Now lets move on to the Immutable Zones part. In the zone configuration, which is held in the global zone only, we specify what 'file-mac-profile' we want.
# zonecfg -z ltz 'set file-mac-profile=fixed-configuration' # zoneadm -z ltz reboot
Now lets 'do some damage':
root@ltz:~# touch /etc/foo touch: cannot create /etc/foo: Read-only file system root@ltz:~# touch /var/tmp/foo root@ltz:~# touch /tmp/foo root@ltz:~# pkg install emacs pkg install: Could not complete the operation on /var/pkg/lock: read-only filesystem. root@ltz:~# rm /usr/bin/vi rm: /usr/bin/vi not removed: Read-only file system root@ltz:~# useradd alice UX: useradd: ERROR: Cannot update system - login cannot be created.
So we can't create users or remove binaries or add new ones out side of /var/tmp and /tmp, maybe we can disable SMF services permanently:
root@ltz:~# svcadm disable ssh
root@ltz:~# svcs ssh
STATE STIME FMRI
disabled 13:21:37 svc:/network/ssh:default
Finally 'some damage' - but lets reboot...
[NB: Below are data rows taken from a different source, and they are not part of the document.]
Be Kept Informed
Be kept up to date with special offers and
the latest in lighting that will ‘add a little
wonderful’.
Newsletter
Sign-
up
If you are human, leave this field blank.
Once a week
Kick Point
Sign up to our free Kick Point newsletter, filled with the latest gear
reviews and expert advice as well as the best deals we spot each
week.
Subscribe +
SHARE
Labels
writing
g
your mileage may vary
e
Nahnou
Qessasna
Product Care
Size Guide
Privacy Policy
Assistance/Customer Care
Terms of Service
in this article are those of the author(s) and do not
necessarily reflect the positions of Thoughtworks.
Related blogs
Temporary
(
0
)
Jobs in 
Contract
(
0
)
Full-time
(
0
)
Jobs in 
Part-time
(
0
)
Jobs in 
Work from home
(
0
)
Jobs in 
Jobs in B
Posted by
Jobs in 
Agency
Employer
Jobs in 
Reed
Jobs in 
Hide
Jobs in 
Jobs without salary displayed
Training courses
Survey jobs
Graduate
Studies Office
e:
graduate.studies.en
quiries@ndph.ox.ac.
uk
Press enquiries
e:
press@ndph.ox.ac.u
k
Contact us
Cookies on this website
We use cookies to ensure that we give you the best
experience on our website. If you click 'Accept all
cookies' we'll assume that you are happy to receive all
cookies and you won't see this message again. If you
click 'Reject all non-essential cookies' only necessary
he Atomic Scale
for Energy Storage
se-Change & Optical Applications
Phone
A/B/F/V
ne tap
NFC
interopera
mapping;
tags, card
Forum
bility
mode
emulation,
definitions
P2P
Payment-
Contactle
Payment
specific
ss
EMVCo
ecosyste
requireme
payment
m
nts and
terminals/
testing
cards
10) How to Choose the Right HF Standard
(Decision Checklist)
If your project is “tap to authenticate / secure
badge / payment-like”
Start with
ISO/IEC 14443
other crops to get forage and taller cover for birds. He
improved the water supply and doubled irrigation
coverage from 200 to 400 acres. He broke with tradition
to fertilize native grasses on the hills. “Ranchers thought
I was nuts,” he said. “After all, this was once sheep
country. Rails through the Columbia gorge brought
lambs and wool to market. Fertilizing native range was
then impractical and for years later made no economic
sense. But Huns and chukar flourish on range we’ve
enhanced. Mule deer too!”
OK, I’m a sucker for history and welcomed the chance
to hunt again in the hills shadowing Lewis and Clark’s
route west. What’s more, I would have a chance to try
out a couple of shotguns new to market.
root@ltz:~# svcs ssh STATE STIME FMRI online 13:23:19 svc:/network/ssh:default
The service restarted again on reboot; but we said disable it permanently. What happened here was that it got disabled in the running SMF but because we couldn't persist the changes back to the on disk SMF database its permanent state didn't change and it came back on line after a reboot.
Thats nice but we need to maintain the Zone still and ensure it gets updated with security fixes so how do we write to it ?
Only from the global zone is it possible to transition the zone into a 'read-write' state. We do this by passing '-w' or '-W' to the zoneadm boot command. Note that this is an argument interperted by zoneadmd in the global zone and is not interpreted inside the zone at all, there is thus no way for a privileged user inside the zone to request that we reboot read-write by passing '-w' as an argument to reboot(1M).
# zoneadm -z ltz boot -w # zlogin -C ltz [NOTICE: Read-only zone rebooting read-write]
In this case we will get a login prompt and we can login and do everything to the zone we normally could - it is just as if 'file-mac-profile' hadn't been set. When packages are added or updated for a zone with a file-mac-profile it transiently reboots read-write (this can be forced manually with '-W') automatically; this is so any package self-assembly can be done to do config file upgrades etc, we would see this on the console:
[NOTICE: This read-only system transiently booted read/write] [NOTICE: Now that self assembly has been completed, the system is rebooting][NOTICE: Zone rebooting]
At this point the zone is back to being protected just like it was above.
Two very simple to use new features in Solaris 11 that can be used separately or together to give us protection of the zones environment both on disk and at runtime.